Well, OK, but I'm still writing about Jell-0.
"WHY?"
Because I have a different point of view.
(Brief silence.)
"Oh. You're going to make me look bad."
No, silly.
"Hmmm."
So, for openers: How can I read the blog?
Well, I don't mean to play dumb here, but what's the problem?
Potty mouth? Please. Though I did tell Karen she should save the f-word for emphasis. Constant repetition debases the coinage.
Dope? Old story, though I was surprised to learn how often. Sigh. But my guess is that Karen stoned is not all that different from Karen not stoned -- still talking, maybe just a little more slowly. I don't know for sure. She doesn't smoke around me, a delicacy I appreciate.
Sex? Being shocked that your children have sex is a lot like being shocked that your parents have sex. What, you thought YOU were the only one?
And love? As I told Karen on the night she officially "came out" (in a crowded restaurant, probably so I wouldn't shriek), love is where you find it. It's rare to find it anywhere. Don't pass it by.
I do wince at the blog's occasional howlers (a recent one: "soley"). Happily, Karen's writing is rarely flabby and never dull. Even when she's obsessing about something (or lately, someone), she has an excellent ear for what her writing sounds like. Her inner editor kicks in and she revises until her ear is satisfied.
So far, however, only one thing about the blog has really bothered me: Karen's Jell-O theory of life (Day 127).
"We're all born as different kinds of Jell-O ... When we're born, we're in a liquid state, and we're placed in a refrigerator to set ... There's no such thing as a do-over ... We only have two choices: we can either spend our lives hating the way we've set ... or we can learn to appreciate the imperfections."

**RECORDS PROVIDED**:
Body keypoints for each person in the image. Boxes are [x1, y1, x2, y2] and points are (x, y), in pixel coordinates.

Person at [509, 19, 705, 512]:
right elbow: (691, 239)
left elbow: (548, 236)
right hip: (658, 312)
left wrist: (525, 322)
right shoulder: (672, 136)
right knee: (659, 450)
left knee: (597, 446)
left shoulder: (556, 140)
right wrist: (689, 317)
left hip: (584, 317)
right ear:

**WORK REQUIRED**: Repeat the part of the piece about Karen's blog starting at "Potty mouth? Please." and ending at "pass it by.", word for word. The data has no connection to the piece about Karen's blog.

**RESPONSE**:
Potty mouth? Please. Though I did tell Karen she should save the f-word for emphasis. Constant repetition debases the coinage.
Dope? Old story, though I was surprised to learn how often. Sigh. But my guess is that Karen stoned is not all that different from Karen not stoned -- still talking, maybe just a little more slowly. I don't know for sure. She doesn't smoke around me, a delicacy I appreciate.
Sex? Being shocked that your children have sex is a lot like being shocked that your parents have sex. What, you thought YOU were the only one?
And love? As I told Karen on the night she officially "came out" (in a crowded restaurant, probably so I wouldn't shriek), love is where you find it. It's rare to find it anywhere. Don't pass it by.